Review: Emblems of the Passing World by Adam Kirsch
Reviewed by Maggie Trapp
Emblems of the Passing World
Poems by Adam Kirsch
Other Press, October 2015
$13.99, 144 pp.
ISBN: 978-1590517345
Captured in time, faces in photographs are endlessly fascinating. As we meet the gaze of a photograph’s subject, we wonder what lies behind the eyes of this fleetingly and yet forever stilled person. The very act of looking at portrait photographs invites story making. As we contemplate the faces looking back at us, we begin to create narrative—what prompted the photo? What happened just after the photo was taken? What is the person in the photo thinking? This is in part the draw of photographs: taking them in catalyzes story in the viewer’s mind. And it is just this urge to create story that acts as the genesis for Adam Kirsch’s recent collection of poems, Emblems of the Passing World: Poems after Photographs by August Sander.
Each of the ekphrastic poems gathered in Kirsch’s collection is yoked with a portrait photograph taken by August Sander in Weimar Germany in the first half of the twentieth century. Sander’s photos are arresting images of ordinary people living in what would soon be extremely fraught times. The subjects in Sander’s photos are everyday people offering glimpses of their unadorned lives. These small, captured moments reveal layers of meaning and emotion.
Kirsch has taken these startling yet spare photos and spun lyric moments and narrative events from them. He homes in on an ambiguous glance, an incongruously placed hand, a telling leaning in or pulling away. These small moments in the photographs inspire poems that then seek to interpret or open up the photo in provocative ways.
Each of Kirsch’s poems is titled didactically with just an unembellished moniker that describes the content of the photo. In fact, each poem’s title is simply a retread of Sander’s photo titles. We expect that the poems will simply retell the photos. But Kirsch instead reexamines and reinterprets the photos. The poems that he pairs with the photos imagine what the photos might tell us if they could.

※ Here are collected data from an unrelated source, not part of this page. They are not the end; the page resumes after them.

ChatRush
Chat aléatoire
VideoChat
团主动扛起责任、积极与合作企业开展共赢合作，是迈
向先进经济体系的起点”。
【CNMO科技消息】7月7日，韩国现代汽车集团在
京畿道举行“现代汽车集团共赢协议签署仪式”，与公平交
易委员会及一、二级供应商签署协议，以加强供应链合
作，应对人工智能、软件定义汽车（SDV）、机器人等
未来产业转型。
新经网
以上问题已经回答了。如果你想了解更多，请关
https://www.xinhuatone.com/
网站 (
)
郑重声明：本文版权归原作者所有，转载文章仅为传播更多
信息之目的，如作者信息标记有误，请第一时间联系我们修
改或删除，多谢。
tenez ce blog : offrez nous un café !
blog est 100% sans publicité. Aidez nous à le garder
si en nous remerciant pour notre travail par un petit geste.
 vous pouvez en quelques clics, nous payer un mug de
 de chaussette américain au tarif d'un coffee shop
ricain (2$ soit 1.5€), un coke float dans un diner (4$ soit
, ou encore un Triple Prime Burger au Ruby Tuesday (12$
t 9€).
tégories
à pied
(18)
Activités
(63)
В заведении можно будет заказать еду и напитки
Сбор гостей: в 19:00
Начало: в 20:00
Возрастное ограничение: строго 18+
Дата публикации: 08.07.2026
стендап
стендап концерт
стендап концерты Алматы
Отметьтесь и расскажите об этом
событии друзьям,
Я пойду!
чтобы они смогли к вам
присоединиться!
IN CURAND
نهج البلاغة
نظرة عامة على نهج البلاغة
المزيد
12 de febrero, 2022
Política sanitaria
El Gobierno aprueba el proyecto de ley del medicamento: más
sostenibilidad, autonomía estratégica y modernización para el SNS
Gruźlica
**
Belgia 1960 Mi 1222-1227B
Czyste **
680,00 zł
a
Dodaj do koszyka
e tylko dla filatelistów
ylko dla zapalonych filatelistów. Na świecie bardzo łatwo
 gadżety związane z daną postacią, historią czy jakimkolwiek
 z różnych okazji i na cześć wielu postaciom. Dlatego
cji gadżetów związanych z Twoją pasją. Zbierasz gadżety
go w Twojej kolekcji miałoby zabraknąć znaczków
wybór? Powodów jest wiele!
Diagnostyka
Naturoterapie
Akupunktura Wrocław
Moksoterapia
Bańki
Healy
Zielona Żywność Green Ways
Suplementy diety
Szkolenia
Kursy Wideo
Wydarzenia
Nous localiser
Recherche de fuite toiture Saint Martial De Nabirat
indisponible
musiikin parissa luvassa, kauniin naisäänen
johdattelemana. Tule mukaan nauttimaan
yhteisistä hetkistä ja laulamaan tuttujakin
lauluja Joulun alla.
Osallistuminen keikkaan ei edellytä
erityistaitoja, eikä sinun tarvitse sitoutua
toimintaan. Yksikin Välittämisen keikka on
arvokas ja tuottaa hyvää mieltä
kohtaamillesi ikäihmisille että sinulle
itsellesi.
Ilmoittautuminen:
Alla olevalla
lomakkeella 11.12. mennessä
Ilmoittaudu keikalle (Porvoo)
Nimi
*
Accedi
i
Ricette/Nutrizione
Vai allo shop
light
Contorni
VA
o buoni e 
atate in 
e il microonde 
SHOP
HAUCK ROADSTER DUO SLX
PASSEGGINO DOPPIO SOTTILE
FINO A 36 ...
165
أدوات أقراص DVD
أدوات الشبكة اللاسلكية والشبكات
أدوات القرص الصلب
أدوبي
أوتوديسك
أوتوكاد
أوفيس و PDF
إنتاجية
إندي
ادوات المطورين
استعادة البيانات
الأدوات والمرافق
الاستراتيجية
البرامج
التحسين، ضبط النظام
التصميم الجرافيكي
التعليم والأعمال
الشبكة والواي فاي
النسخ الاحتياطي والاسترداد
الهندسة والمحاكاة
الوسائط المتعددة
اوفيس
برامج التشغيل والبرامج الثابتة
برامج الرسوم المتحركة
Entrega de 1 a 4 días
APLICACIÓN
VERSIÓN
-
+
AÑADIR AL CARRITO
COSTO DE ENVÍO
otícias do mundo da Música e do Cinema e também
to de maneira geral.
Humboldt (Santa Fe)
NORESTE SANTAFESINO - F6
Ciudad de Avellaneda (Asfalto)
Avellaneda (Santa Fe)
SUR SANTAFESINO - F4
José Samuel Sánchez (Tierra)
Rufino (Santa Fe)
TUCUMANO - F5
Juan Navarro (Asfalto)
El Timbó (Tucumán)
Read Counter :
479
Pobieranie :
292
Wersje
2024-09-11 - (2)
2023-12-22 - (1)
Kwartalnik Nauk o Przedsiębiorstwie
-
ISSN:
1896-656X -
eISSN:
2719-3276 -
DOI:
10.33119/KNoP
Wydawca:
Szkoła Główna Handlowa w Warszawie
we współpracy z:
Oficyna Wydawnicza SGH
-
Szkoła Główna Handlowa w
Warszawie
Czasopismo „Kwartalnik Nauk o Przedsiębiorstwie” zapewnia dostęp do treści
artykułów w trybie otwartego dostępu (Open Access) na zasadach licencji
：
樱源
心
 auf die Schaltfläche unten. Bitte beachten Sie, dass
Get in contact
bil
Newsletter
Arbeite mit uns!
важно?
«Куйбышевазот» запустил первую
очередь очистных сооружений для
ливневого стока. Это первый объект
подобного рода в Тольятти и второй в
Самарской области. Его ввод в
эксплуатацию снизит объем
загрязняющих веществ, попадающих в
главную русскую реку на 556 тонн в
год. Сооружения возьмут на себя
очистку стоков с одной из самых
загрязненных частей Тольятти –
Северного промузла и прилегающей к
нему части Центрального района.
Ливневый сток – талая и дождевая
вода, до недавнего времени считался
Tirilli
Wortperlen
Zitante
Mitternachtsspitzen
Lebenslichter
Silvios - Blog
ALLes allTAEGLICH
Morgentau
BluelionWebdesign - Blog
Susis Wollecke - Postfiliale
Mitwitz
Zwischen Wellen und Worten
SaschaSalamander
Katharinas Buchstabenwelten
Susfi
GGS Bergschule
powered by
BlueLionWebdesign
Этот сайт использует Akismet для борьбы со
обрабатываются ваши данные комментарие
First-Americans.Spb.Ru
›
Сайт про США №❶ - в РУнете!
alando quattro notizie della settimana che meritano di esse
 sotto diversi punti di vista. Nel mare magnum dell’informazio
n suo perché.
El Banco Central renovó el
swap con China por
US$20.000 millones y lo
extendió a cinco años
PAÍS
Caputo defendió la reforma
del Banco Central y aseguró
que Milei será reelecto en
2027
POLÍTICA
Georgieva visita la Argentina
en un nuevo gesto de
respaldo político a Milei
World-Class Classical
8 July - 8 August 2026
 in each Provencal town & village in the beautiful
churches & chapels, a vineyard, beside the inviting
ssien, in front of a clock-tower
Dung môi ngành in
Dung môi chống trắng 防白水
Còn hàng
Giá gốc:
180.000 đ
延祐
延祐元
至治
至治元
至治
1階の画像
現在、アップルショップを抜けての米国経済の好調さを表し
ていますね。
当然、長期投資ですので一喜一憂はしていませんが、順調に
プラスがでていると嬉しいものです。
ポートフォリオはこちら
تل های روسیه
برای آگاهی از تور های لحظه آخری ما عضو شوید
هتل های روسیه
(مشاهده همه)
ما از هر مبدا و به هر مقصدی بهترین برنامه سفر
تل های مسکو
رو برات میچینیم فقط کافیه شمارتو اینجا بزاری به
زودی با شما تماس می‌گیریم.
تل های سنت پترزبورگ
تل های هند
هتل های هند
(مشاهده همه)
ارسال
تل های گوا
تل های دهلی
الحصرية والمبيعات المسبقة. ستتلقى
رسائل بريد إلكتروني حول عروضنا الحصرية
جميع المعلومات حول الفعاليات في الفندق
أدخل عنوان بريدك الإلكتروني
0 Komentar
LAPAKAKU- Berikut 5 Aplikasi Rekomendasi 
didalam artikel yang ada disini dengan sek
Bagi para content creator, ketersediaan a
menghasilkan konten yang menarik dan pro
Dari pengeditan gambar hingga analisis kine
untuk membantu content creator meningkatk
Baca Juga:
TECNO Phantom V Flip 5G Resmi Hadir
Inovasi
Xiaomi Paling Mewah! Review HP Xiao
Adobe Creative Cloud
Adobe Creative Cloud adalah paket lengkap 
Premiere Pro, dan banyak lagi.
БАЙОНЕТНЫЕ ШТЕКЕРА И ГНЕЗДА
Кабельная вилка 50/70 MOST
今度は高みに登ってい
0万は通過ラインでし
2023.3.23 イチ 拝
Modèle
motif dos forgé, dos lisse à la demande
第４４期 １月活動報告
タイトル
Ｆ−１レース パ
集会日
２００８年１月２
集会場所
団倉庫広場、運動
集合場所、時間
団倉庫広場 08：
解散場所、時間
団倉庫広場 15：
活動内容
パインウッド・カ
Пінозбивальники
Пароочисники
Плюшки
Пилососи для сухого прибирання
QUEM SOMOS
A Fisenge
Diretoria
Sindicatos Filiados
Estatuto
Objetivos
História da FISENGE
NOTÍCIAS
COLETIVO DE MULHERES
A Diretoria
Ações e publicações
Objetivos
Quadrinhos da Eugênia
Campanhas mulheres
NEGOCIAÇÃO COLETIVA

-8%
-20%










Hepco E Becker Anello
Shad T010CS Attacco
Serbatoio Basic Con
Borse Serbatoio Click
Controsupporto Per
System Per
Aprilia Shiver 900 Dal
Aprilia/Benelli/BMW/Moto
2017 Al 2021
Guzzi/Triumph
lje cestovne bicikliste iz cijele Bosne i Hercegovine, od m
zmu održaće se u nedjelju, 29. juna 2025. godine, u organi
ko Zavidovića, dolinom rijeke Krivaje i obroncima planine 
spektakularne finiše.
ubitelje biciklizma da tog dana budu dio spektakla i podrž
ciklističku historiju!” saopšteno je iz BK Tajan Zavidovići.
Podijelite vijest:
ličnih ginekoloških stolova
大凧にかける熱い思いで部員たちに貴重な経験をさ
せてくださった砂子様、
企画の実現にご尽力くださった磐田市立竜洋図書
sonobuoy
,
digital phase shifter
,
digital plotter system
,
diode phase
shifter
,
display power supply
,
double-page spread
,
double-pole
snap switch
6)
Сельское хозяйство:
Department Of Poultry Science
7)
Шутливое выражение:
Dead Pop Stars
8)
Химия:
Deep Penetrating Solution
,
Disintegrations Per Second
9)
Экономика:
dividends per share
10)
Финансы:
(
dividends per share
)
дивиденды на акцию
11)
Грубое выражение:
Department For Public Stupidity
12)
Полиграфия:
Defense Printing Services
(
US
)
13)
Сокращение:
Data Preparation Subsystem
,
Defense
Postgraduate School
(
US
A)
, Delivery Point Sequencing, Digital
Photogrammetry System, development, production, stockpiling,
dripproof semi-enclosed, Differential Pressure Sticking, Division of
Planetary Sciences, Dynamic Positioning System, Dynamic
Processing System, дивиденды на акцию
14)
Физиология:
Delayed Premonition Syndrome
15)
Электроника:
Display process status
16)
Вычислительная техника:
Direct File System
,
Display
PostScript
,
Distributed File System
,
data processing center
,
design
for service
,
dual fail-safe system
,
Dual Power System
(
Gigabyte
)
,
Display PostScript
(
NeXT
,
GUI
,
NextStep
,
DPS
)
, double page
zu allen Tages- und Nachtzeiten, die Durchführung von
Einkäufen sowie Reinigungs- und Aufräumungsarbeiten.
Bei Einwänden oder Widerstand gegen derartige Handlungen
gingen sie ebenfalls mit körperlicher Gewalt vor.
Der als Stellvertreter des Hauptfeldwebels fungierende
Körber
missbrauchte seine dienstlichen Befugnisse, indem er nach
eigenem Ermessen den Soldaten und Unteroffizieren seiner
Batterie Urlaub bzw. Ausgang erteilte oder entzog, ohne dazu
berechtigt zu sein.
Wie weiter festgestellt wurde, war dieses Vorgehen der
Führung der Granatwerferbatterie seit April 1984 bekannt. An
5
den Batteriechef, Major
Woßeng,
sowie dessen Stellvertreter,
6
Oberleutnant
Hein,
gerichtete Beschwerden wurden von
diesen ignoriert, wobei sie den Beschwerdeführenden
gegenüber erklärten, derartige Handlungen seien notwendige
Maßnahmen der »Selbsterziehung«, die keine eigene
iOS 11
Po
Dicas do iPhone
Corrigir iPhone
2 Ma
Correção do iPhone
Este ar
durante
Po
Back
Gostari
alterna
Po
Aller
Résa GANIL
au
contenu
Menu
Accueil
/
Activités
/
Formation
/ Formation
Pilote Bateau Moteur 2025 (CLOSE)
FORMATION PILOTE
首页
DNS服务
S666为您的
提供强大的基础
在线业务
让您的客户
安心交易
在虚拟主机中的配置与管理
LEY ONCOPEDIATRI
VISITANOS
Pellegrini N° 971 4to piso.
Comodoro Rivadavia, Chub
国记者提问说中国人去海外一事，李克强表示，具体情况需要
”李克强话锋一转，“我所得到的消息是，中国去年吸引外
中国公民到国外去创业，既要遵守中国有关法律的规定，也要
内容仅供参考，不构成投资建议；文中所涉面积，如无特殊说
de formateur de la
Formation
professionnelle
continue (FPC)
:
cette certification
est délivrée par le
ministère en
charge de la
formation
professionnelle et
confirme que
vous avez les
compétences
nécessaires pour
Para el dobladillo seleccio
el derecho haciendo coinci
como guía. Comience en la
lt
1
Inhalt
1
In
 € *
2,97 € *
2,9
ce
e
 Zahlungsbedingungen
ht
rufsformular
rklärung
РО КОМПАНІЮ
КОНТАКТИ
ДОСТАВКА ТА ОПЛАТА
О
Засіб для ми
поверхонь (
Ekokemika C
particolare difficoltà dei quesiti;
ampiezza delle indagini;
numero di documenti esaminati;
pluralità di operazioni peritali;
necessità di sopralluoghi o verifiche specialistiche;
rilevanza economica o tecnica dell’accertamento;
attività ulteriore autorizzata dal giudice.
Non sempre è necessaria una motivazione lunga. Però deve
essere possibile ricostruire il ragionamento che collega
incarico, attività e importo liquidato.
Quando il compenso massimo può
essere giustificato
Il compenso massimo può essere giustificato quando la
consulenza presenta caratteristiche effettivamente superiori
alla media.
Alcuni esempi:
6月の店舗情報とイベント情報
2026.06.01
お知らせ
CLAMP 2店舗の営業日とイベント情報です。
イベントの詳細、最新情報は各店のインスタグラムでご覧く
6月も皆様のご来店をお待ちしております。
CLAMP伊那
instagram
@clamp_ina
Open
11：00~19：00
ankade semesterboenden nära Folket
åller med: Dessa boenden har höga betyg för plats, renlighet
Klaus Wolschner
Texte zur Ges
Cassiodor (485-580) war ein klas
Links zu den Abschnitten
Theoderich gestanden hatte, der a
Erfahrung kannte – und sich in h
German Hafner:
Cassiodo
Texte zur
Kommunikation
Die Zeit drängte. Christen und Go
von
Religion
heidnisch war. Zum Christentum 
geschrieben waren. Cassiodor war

Each poem sits on the opposite page from the photo it reimagines. First we experience the photo and its bare title. Then our eyes move to Kirsch’s poem, which, as we read it, draws our eyes back to the photo as we see the image anew in light of Kirsch’s lines.
One particularly striking photo in the book is titled “Middle-class Child, 1926”:
On the page opposite this photo we read Kirsch’s iambic pentameter sonnet:
Middle-class Child
The rain of gifts in which the child has grown
Can be deduced from her small bright medallion,
Her brand-new shoes, her black dress gay with braid,
But most from the instinctive way she’d laid
Her hands contentedly across her lap,
Confident she won’t need to hit or grab
To get the good things life has promised her.
How could she know it’s dangerous to wear
A smile so merry and self-satisfied,
When all her life has been arranged to hide
The possibility of nemesis
And put off the discovery of loss?
Who could rebuke her when she acts as if
She thought she were herself the greatest gift?
Sander’s photo of the child is mesmerizing. One could stare at this image for a long while and still not plumb its depths. Kirsch’s lines take this rich image and extrapolate from it a mood, an era, and an entire ethos. Kirsch’s poem grants us insight and a sense of immediacy and intimacy that we might not otherwise have considered. His sonnet gives us a backstory for this child. We can imagine an entire narrative surrounding her.
Portrait photographs on some level call to mind memento mori. Whether posed or candid, photographic images of people tend to be a reminder of mortality, and this sort of reminder spurs monumentality. We are reminded that nothing lasts, which often compels memorializing and storytelling. Kirsch’s poems render Sander’s photos doubly memorable. His lines complicate the sense of memorial and mortality that all portraits engender.
Throughout this collection, Kirsch allows us to view Sander’s photos in new and complex ways. Kirsch’s project taken as a whole invites us to rethink how we experience image as well as how we understand and memorialize story.
Maggie Trapp teaches writing and literature classes for UC Berkeley Extension.